Most existing medical-agent benchmarks judge only final outputs, obscuring where autonomous agents actually fail during multi-step research workflows. AutoMedBench reframes evaluation around a five-stage pipeline (Plan, Setup, Validate, Inference, Submit) and scores both final task performance and stage-level behavior, enabling diagnosis of failure modes rather than just outcome ranking.
Key Findings
- Multi-track, long-horizon tasks: five research tracks (segmentation, image enhancement, VQA, report generation, lesion detection) with runs averaging ~33 agent turns and thousands of recorded runs, tested under two scaffolding tiers (Lite and Standard). This emphasizes persistent planning, tool use, and iterative verification over single-step answers.
- Stage-level scoring: each run receives S1–S5 scores plus a final task metric, letting evaluators see which workflow phase drives success or failure. That decomposition is the benchmark’s core novelty and diagnostic value.
- Empirical insights: Validate is the weakest stage on average while Setup is the strongest, indicating agents can assemble executables but struggle to verify reliability. Verification and submission failures dominate tagged errors (37.7% and 38.1% respectively); task-understanding errors are rare (0.9%). Runs with a single fired error code score ~48% lower than runs with no errors.
- Two-tier design: Lite and Standard tiers use the same data/metrics but differ in task-brief scaffolding, enabling analysis of agent robustness to brief quality and guidance.
Who it's for and trade-offs
Great fit if you build or evaluate autonomous agents for medical imaging or multimodal inference and need diagnostic metrics that highlight pipeline weaknesses (verification, submission). It’s less suitable as a proxy for clinical utility or regulatory approval—AutoMedBench focuses on agent research workflows and synthetic/benchmarked evaluation, not human-in-the-loop clinical trials.
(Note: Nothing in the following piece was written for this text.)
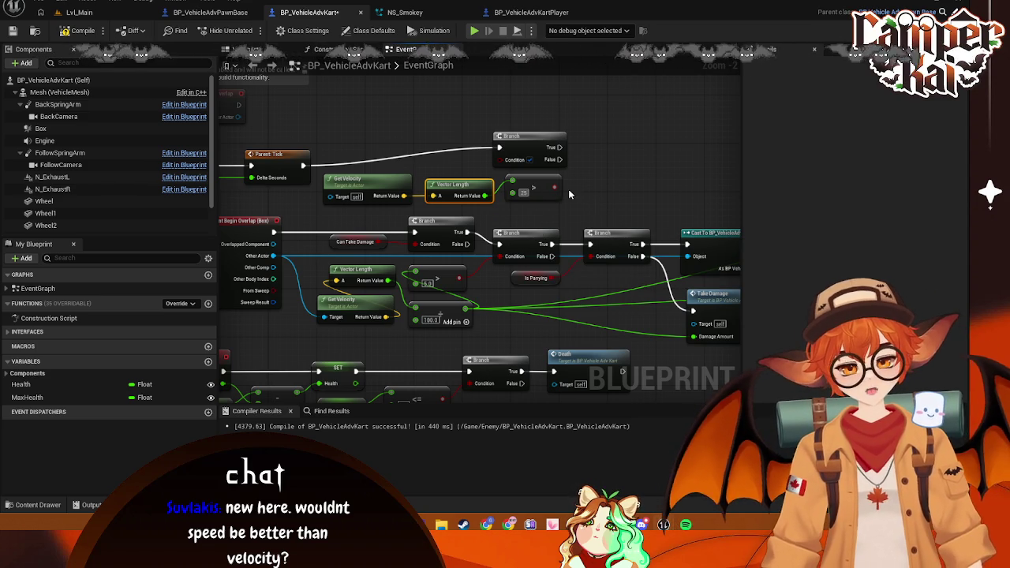
pyautogui.click(568, 194)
Also, its scope centers on imaging and multimodal tasks; non-imaging clinical workflows (e.g., EHR-centric pipelines) are outside the benchmark’s coverage.
Where it fits
AutoMedBench complements single-output benchmarks by providing a workflow-aware layer: use it when you need to compare agent designs on end-to-end research behavior, track which pipeline stages improve with interventions, or prioritize engineering effort (e.g., improving validator modules versus pipeline orchestration).